Work instruction — Please pick out and copy every line in the items below that contains the string "cidade". Case counts.

---

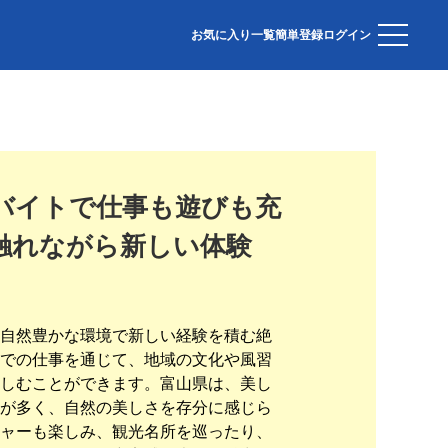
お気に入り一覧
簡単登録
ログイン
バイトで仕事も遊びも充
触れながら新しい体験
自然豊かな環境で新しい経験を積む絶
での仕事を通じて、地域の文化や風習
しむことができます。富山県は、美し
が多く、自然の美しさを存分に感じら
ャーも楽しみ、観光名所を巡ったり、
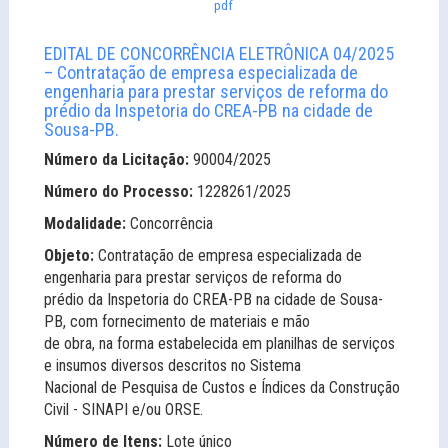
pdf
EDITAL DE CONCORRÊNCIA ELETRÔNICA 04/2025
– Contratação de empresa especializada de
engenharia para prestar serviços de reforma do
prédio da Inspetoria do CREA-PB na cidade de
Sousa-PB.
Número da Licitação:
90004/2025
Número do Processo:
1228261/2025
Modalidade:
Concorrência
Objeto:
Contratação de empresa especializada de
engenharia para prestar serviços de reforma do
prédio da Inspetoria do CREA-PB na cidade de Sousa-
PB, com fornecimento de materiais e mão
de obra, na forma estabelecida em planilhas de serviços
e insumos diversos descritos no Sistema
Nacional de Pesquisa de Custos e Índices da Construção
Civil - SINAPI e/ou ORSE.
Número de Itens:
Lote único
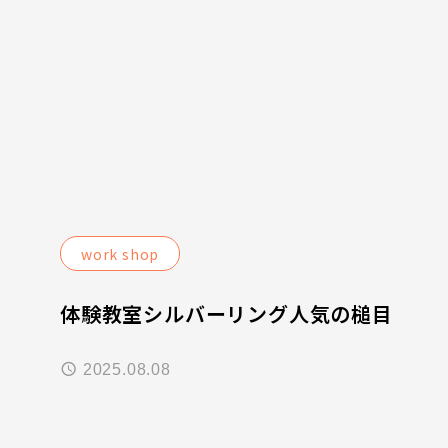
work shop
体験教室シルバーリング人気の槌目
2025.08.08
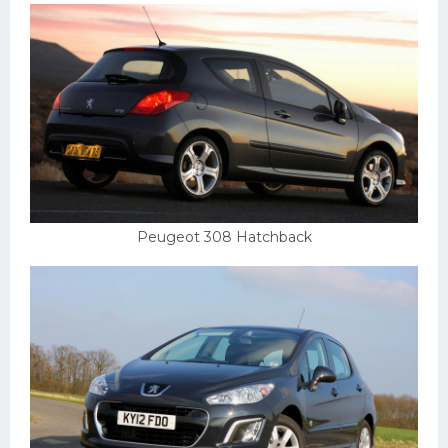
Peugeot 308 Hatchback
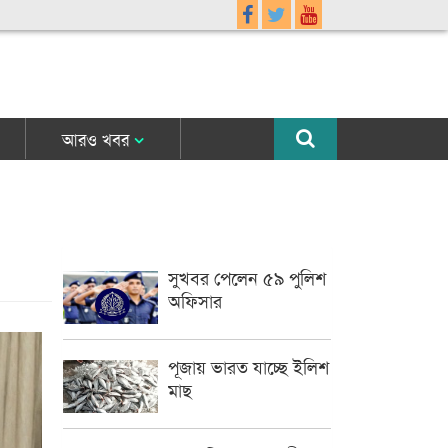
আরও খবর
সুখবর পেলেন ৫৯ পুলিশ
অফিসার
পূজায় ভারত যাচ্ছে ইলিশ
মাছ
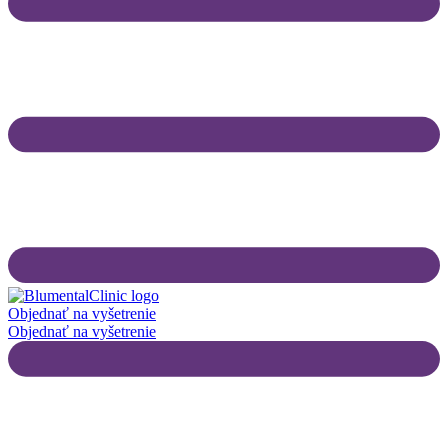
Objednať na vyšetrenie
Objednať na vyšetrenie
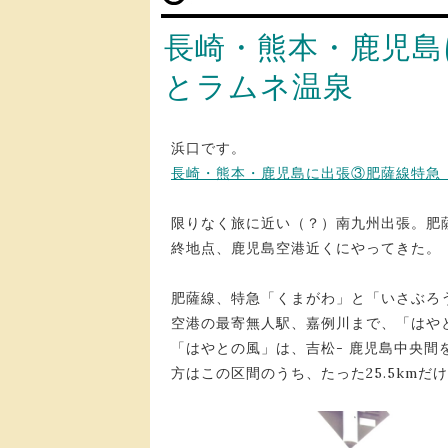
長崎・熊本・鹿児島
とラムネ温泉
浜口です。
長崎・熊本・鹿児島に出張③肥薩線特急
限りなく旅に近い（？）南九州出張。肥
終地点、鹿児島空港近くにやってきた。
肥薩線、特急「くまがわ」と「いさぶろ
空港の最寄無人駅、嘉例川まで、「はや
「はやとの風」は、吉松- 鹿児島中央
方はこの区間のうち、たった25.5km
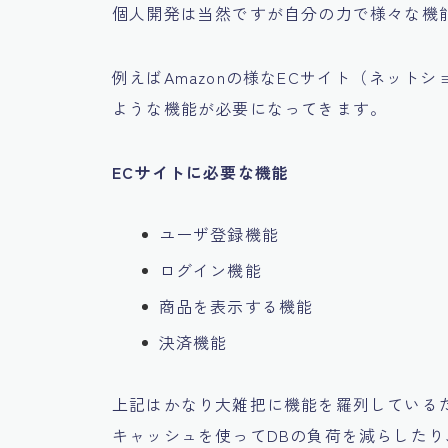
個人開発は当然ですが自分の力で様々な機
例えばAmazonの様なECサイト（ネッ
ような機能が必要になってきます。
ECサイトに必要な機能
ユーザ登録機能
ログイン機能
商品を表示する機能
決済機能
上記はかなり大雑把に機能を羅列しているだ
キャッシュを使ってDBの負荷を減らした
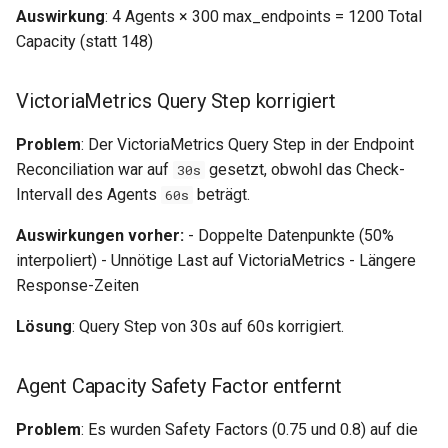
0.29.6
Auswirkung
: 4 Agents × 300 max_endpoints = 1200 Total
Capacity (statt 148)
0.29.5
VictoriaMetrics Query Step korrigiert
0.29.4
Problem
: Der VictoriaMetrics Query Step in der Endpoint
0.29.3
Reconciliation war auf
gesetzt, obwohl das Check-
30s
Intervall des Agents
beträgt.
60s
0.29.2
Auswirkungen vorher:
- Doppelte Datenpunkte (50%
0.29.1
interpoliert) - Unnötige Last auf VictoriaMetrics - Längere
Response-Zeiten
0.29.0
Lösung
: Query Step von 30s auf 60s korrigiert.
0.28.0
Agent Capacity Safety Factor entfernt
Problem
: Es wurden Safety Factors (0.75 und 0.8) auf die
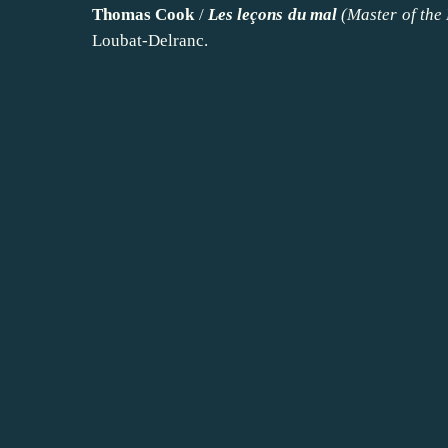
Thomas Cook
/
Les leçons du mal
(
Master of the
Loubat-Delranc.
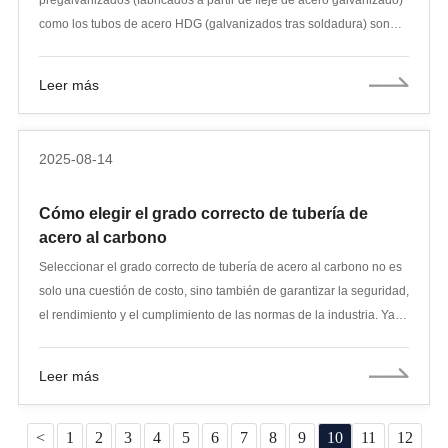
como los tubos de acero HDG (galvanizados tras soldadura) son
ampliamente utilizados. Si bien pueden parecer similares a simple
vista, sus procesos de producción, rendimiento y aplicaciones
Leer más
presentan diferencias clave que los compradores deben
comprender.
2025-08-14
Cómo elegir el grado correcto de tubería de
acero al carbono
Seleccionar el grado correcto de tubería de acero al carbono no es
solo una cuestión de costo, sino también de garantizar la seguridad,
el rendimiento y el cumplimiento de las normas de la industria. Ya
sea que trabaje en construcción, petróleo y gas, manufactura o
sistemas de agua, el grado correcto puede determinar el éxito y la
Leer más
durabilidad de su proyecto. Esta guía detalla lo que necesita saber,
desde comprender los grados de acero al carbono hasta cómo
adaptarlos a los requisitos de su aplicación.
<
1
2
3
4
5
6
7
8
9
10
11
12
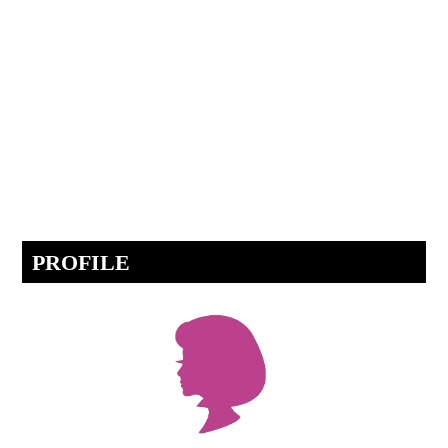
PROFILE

---

Response area —
prédio da Inspetoria do CREA-PB na cidade de
prédio da Inspetoria do CREA-PB na cidade de Sousa-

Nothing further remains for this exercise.